In Table 1 we evaluate the repulsive interaction energy of the various sphere-in-contact models shown in Figure 1 using Eqn. 10. In the sphere-in-contact models of Figure 1 the adsorbates have a radius $r_A>{\displaystyle \frac{x}{2}}$ and therefore nearest neighbour adsorption is not observed in any of the models. However, second nearest neighbour and third nearest neighbour absorption is observed. The number of pairwise interactions for second (v₂) and third (v₃) nearest neighbour interactions is given in Table 1 along with the repulsive interaction energy (U_net) per 1 mol of adsorbates for adsorbates having partial charges of ±0.1 e and ±0.2 e.

As the coverage used in our sphere-in-contact models was θ = 0.39 ΜL therefore we only consider adsorption in the three-fold hollow sites as this is considered a surface coverage that precedes the adsorption of bridge and atop adsorption configurations usually.

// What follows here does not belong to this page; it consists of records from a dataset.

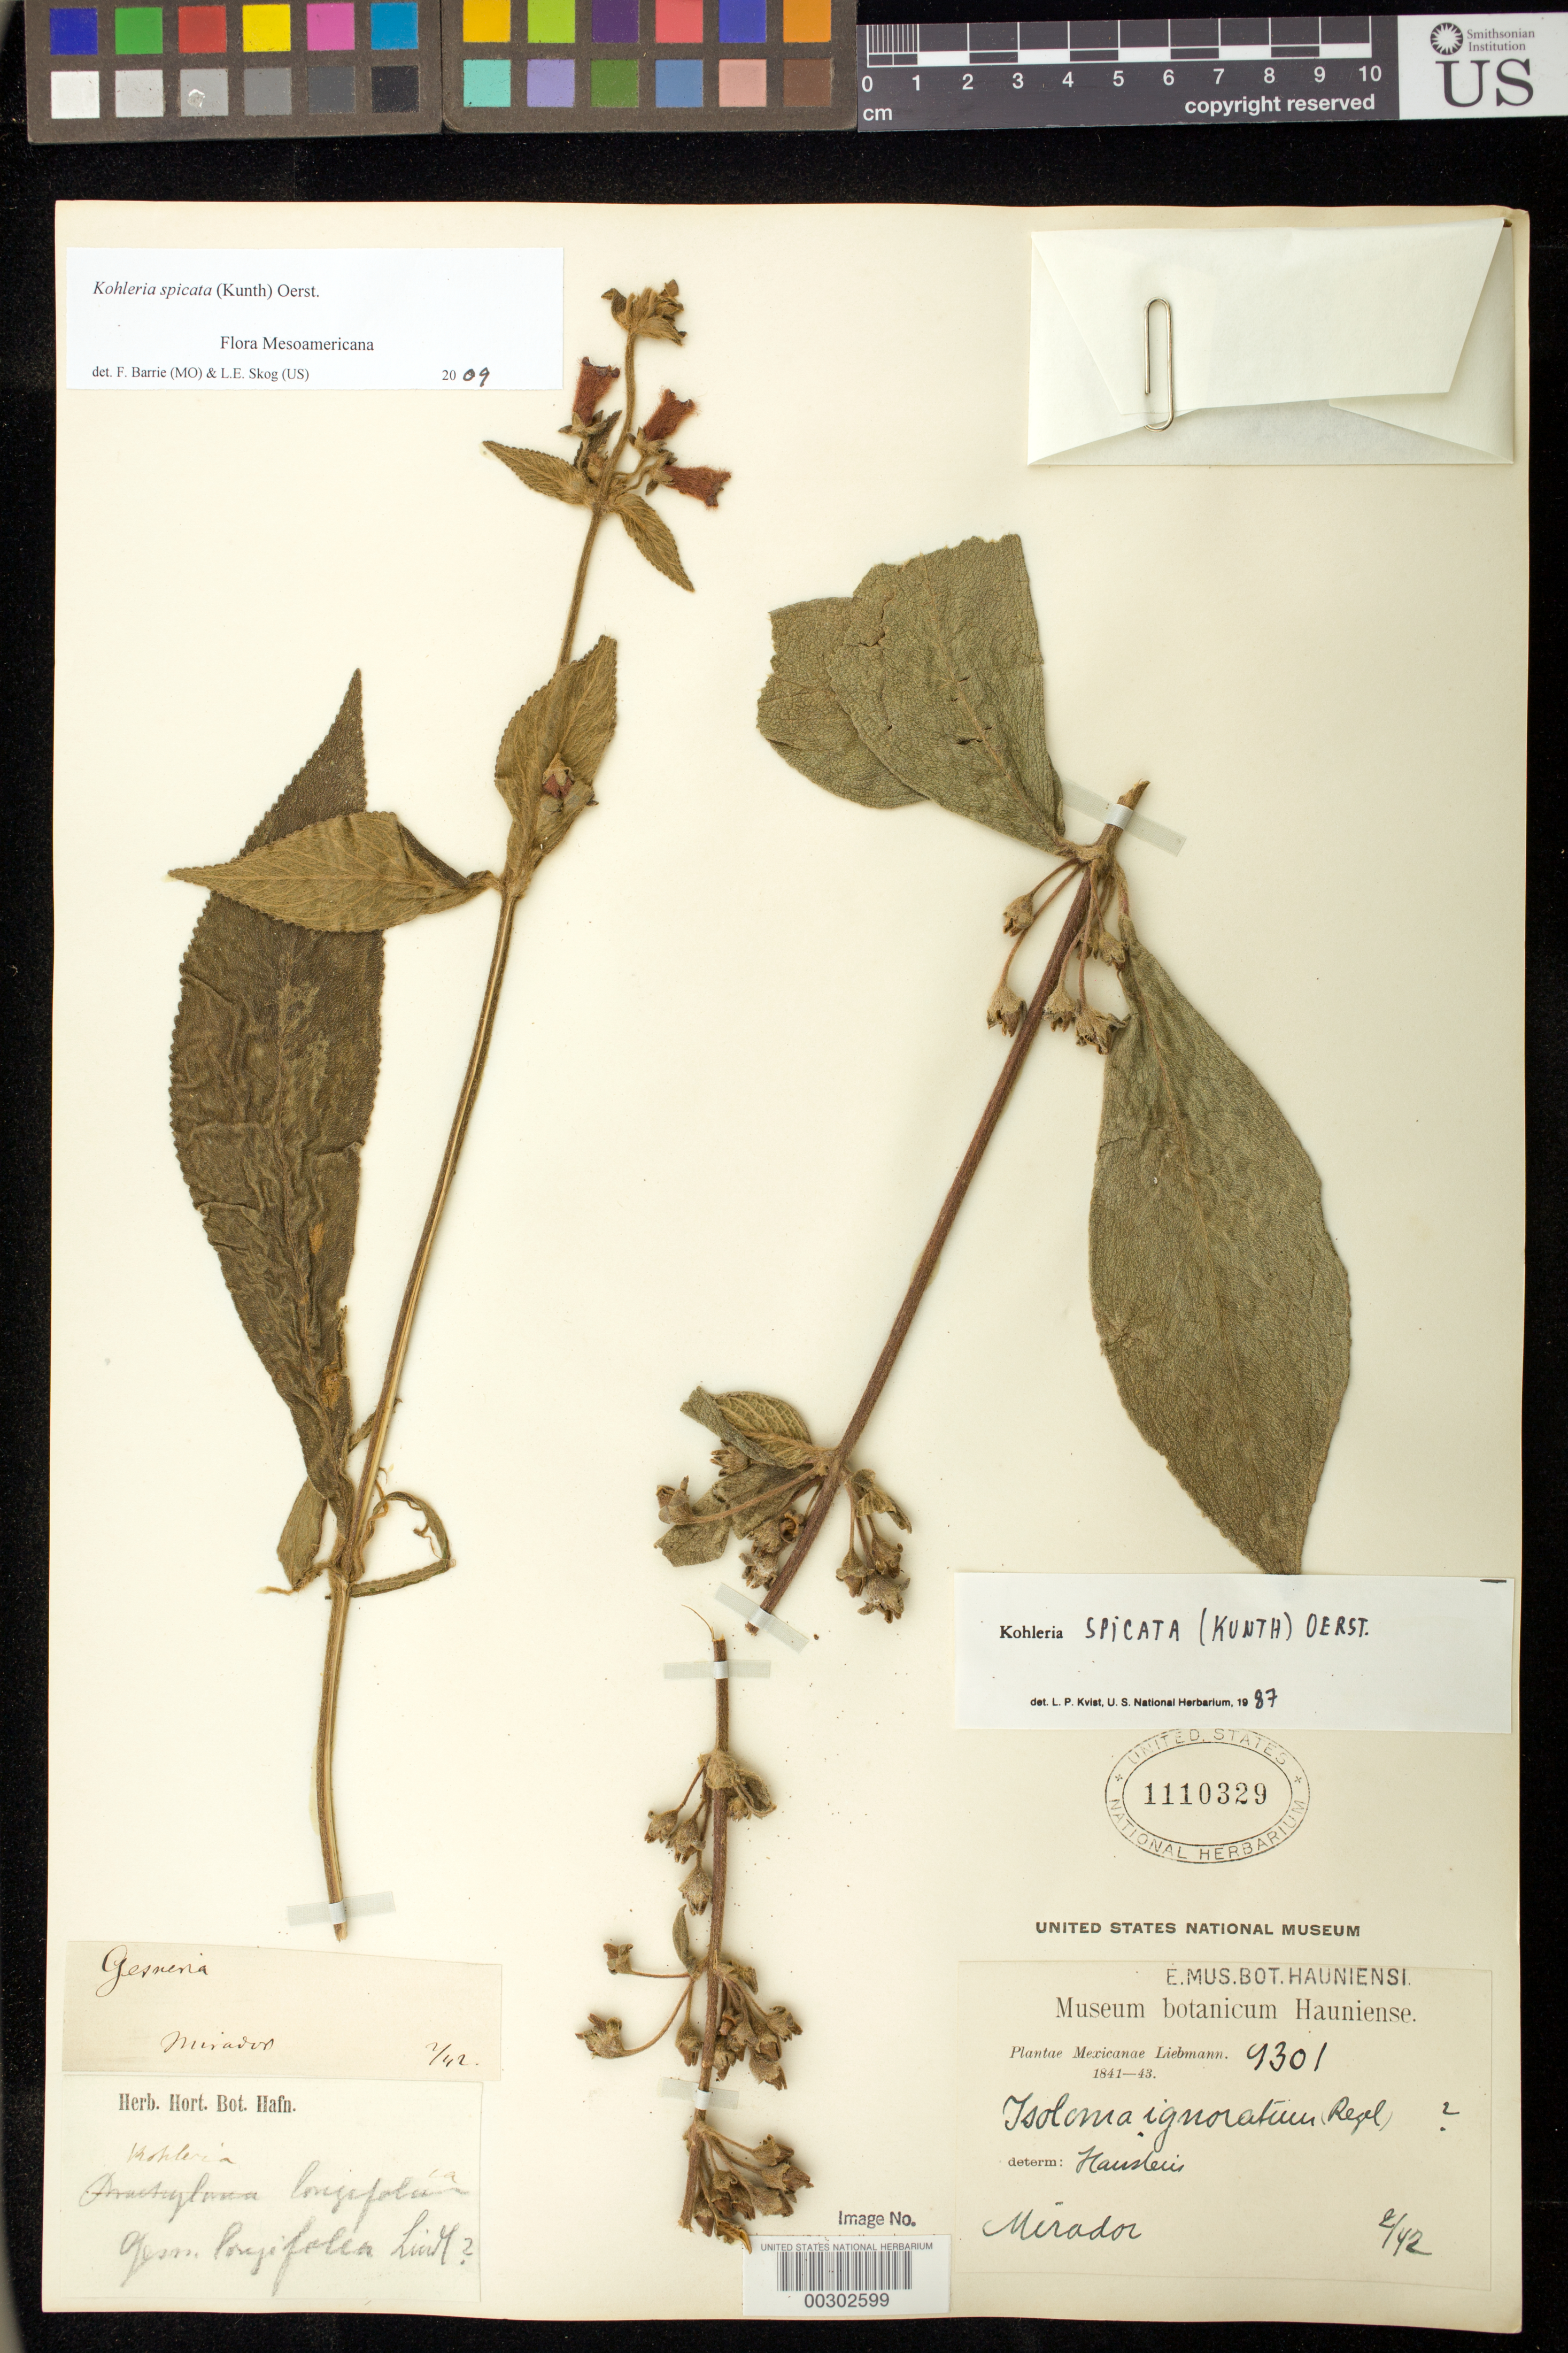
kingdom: Plantae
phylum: Tracheophyta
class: Magnoliopsida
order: Lamiales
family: Gesneriaceae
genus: Kohleria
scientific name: Kohleria spicata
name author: (Kunth) Oerst.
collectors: F. M. Liebmann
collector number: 9301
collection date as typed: Feb 1842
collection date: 1842-02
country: Mexico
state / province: Veracruz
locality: Mirador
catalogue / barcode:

Then by using a radius of the metal atom of $r_M$ = 1.5 Å, the adsorbate $r_A$ = 1.3 Å and a partial negative charge of ±0.1 e and ±0.2 e for $q_1$ and $q_2$ we can calculate using Eqn. 10 the repulsive interaction energy of different surface configurations of adsorbates in the 12 sphere-in-contact models in Figure 1. The partial charge (δ) of each adsorbate can be positive or negative due to charge transfer to the metal but eitherwise it will result in a repulsive interaction energy between adsorbates. These analytical calculations reveal that surface 9 has the lowest energy configuration for monoatomic adsorbates at a θ of 0.39 ML. This is a surface configuration of the adsorbates with hexagonal symmetry in which all adsorbates are arranged at the third nearest neighbour adsorption sites. We suggest that this adsorption configuration should be sought for in surface imaging techniques (e.g. STM, AFM, LEED) in order to proof that long range ordering of monoatomic adsorbates on HCP and FCC metal surfaces is dictated by repulsive surface interactions between adsorbate atoms, which are minimised at the third nearest neighbour 3-fold hollow sites at coverages of 0.39 ML.

4. Conclusions

We have used the sphere-in-contact model to study the structure of monoatomic adsorbates on hexagonal close-packed surfaces of HCP and FCC metals. This model contains atoms of different radius and colour to represent the atoms of the metal surface and the adsorbate atoms. The study reveals that using this approach we can get the arrangement of the adsorbates on metal surfaces at various coverages and compare structures of different surface adsorbate configurations that were obtain for the same surface coverage. This has useful applications in an educational context but could also be used as a research tool. Using this approach we find that at a surface adsorbate coverage of θ = 0.39 ML monoatomic adsorbates will form a hexagonal surface adlayer in which the adsorbates are at the 3rd nearest neighbour 3-fold hollow sites. This can have useful implications in the use of such adlayers in technological applications such as coatings and arrays of magnetic atoms on surfaces. Furthermore, we anticipate that this approach will help teachers, researchers and students to visualize the structure of adsorbates on metal nanoparticles and surfaces in an experiential and practical way that allows real time manipulation and visualization of repulsive adsorbate-adsorbate interactions. The sphere-in-contact model allows the formation of adsorbate adlayers of different adsorption configurations in an interactive way exploring many possible surface configurations and evaluating which has the lowest energy by the use of analytical trigonometric equations and well established equations in physics.